Odendaal's programme unearths five new stars for Northern Blues

Athenkosi Tsotsi Sports Reporter
Back row - Promise Rachoene, Petunia Mogashoa, Cobie Odendaal. Front row - Calvin Matsemela, Mosa Nhlapo, Samukelo Gule, Freddy Mahlangu.
Back row - Promise Rachoene, Petunia Mogashoa, Cobie Odendaal. Front row - Calvin Matsemela, Mosa Nhlapo, Samukelo Gule, Freddy Mahlangu.
Image: Athenkosi Tsotsi

Hockey is still an unfamiliar sport to many children and their schools around SA for historic reasons and lack of planning by authorities for facilities to be made available in certain communities.

This has therefore contributed to the slow pace of the growth of hockey, meaning legislated requirements for development and transformation at the grassroots level are virtually absent. 

The lack of energy for development has seen hockey remaining the sport of the elites. Fortunately, the director at the Hockey Company Tshwane, Cobie Odendaal, has stepped forward and set up a development leg in the company called Boithabiso Sport.

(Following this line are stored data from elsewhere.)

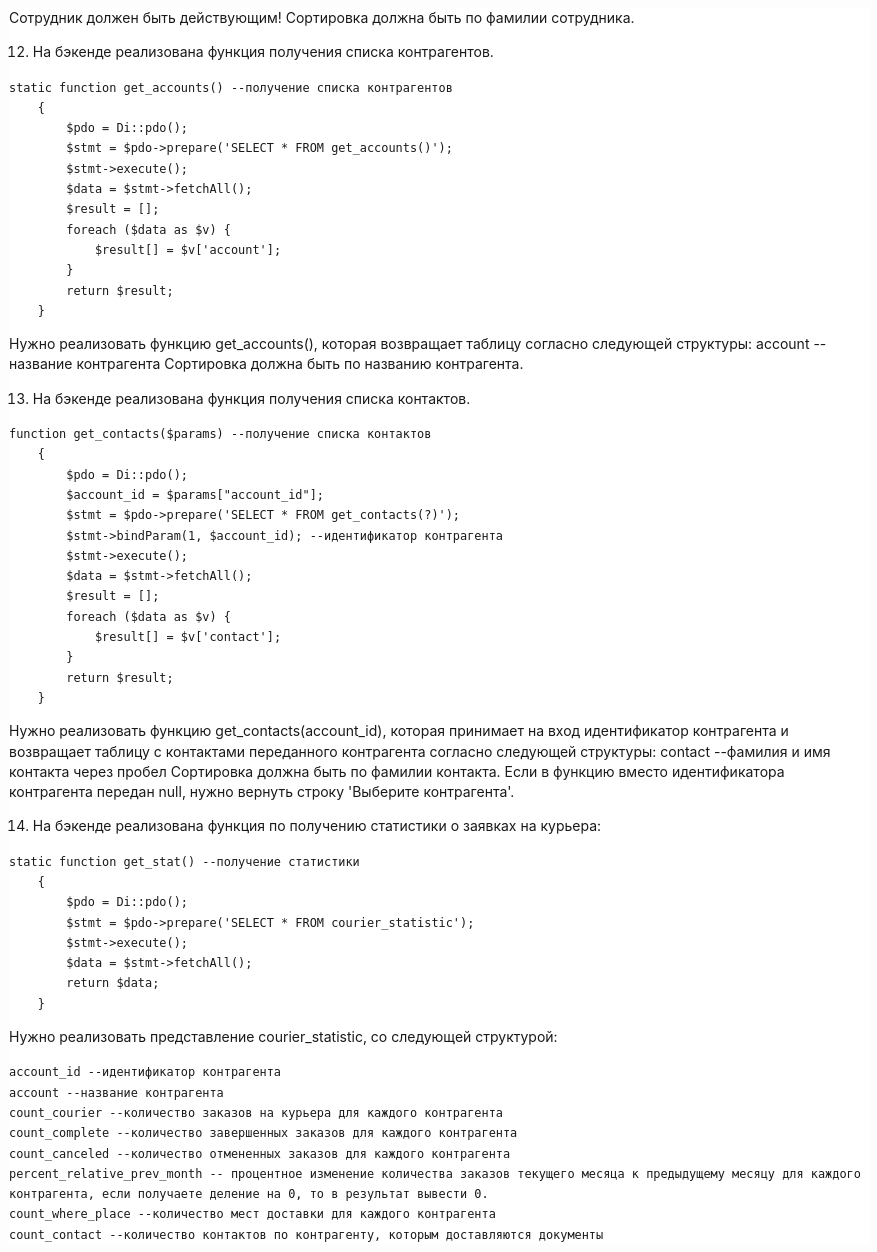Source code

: Сотрудник должен быть действующим! Сортировка должна быть по фамилии сотрудника.

12. На бэкенде реализована функция получения списка контрагентов.
```
static function get_accounts() --получение списка контрагентов
    {
        $pdo = Di::pdo();
        $stmt = $pdo->prepare('SELECT * FROM get_accounts()');
        $stmt->execute();
        $data = $stmt->fetchAll();
        $result = [];
        foreach ($data as $v) {
            $result[] = $v['account'];
        }
        return $result;
    }
```
Нужно реализовать функцию get_accounts(), которая возвращает таблицу согласно следующей структуры:
account --название контрагента 
Сортировка должна быть по названию контрагента.

13. На бэкенде реализована функция получения списка контактов.

```
function get_contacts($params) --получение списка контактов
    {
        $pdo = Di::pdo();
        $account_id = $params["account_id"]; 
        $stmt = $pdo->prepare('SELECT * FROM get_contacts(?)');
        $stmt->bindParam(1, $account_id); --идентификатор контрагента
        $stmt->execute();
        $data = $stmt->fetchAll();
        $result = [];
        foreach ($data as $v) {
            $result[] = $v['contact'];
        }
        return $result;
    }
```
Нужно реализовать функцию get_contacts(account_id), которая принимает на вход идентификатор контрагента и возвращает таблицу с контактами переданного контрагента согласно следующей структуры:
contact --фамилия и имя контакта через пробел 
Сортировка должна быть по фамилии контакта. Если в функцию вместо идентификатора контрагента передан null, нужно вернуть строку 'Выберите контрагента'.

14. На бэкенде реализована функция по получению статистики о заявках на курьера: 
```
static function get_stat() --получение статистики
    {
        $pdo = Di::pdo();
        $stmt = $pdo->prepare('SELECT * FROM courier_statistic');
        $stmt->execute();
        $data = $stmt->fetchAll();
        return $data;
    }
```
Нужно реализовать представление courier_statistic, со следующей структурой:
```
account_id --идентификатор контрагента
account --название контрагента
count_courier --количество заказов на курьера для каждого контрагента
count_complete --количество завершенных заказов для каждого контрагента
count_canceled --количество отмененных заказов для каждого контрагента
percent_relative_prev_month -- процентное изменение количества заказов текущего месяца к предыдущему месяцу для каждого контрагента, если получаете деление на 0, то в результат вывести 0.
count_where_place --количество мест доставки для каждого контрагента
count_contact --количество контактов по контрагенту, которым доставляются документы
```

In January, she wrote to principals in schools around inner-city Pretoria asking to help introduce hockey to their respective schools. 

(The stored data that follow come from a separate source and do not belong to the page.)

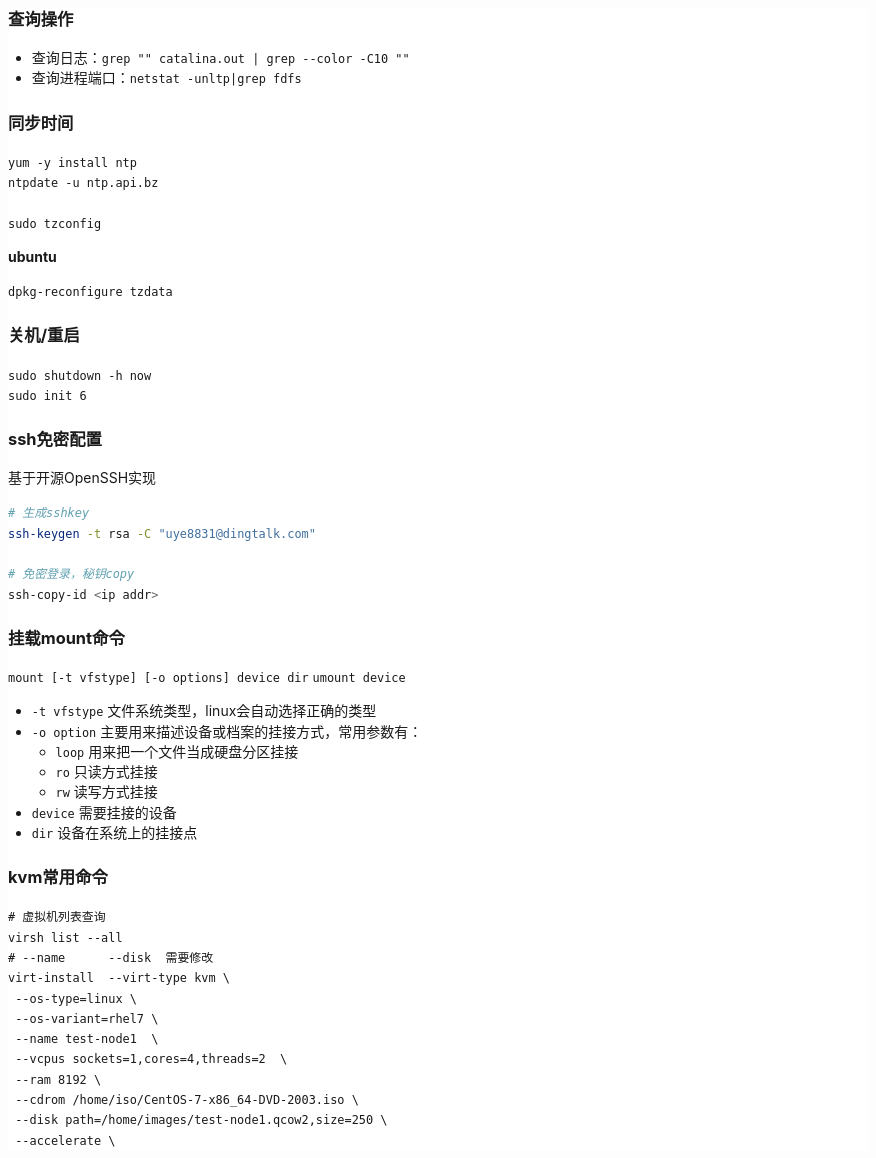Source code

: ### 查询操作

- 查询日志：`grep "" catalina.out | grep --color -C10 ""`
- 查询进程端口：`netstat -unltp|grep fdfs`

### 同步时间

```shell
yum -y install ntp
ntpdate -u ntp.api.bz

sudo tzconfig
```

**ubuntu**
```shell
dpkg-reconfigure tzdata
```

### 关机/重启

```shell
sudo shutdown -h now
sudo init 6
```

### ssh免密配置

基于开源OpenSSH实现

```sh
# 生成sshkey
ssh-keygen -t rsa -C "uye8831@dingtalk.com"

# 免密登录，秘钥copy
ssh-copy-id <ip addr>
```

### 挂载mount命令

`mount [-t vfstype] [-o options] device dir`
`umount device`

- `-t vfstype`  文件系统类型，linux会自动选择正确的类型
- `-o option`  主要用来描述设备或档案的挂接方式，常用参数有：
    - `loop` 用来把一个文件当成硬盘分区挂接
    - `ro` 只读方式挂接
    - `rw` 读写方式挂接
- `device` 需要挂接的设备
- `dir` 设备在系统上的挂接点

### kvm常用命令



```shell
# 虚拟机列表查询
virsh list --all
# --name      --disk  需要修改
virt-install  --virt-type kvm \
 --os-type=linux \
 --os-variant=rhel7 \
 --name test-node1  \
 --vcpus sockets=1,cores=4,threads=2  \
 --ram 8192 \
 --cdrom /home/iso/CentOS-7-x86_64-DVD-2003.iso \
 --disk path=/home/images/test-node1.qcow2,size=250 \
 --accelerate \
```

Only the principal of Sunnyside Primary School, Petunia Mogashoa, responded. The Boithabiso collective would get to work, turning the physical training (PT) classes into hockey clinics for 480 grade 6 and 7 learners over the next three months.

Fast forward to this week, five boys from Sunnyside Primary – Freddy Mahlangu, Calvin Matsemela,  Samukelo Gule, Promise Rachoene and Mosa Nhlapo were capped and chosen to represent Northern Blues Primary Hockey in the July provincial tournaments festivals. 

The capping of the boys at Garsfontein Primary School on Wednesday ranks up in Odendaal's life highlight reel. 

"It's one of the best moments in my life, seeing them walk up there knowing they deserve to be there and worked very hard and are deserving to be playing. It was one of the highlights of my life," said Odendaal. 

"It's extremely important we embrace everybody to the sport. Development is about getting to the children that can grow their potential. It's important as a community we stand together. 

"I believe sport does give the opportunity in life to get to a better stance. Sports is a way to get to academic institutions, sports is not necessarily the way to earn but it opens doors," she said. 

Mogashoa, the principal of Sunnyside Primary,  wants more to be done in schools to promote other sports. 

"It's about time we promote all sorts of sports to our children," she said. 

"Tshwane South is trying, they have introduced sports like tennis, indoor games, table tennis and gymnastics. The mindsets need to change, opening up to unusual sports is a need. We are the immediate implementers of the exposure we want our children to gain," she said.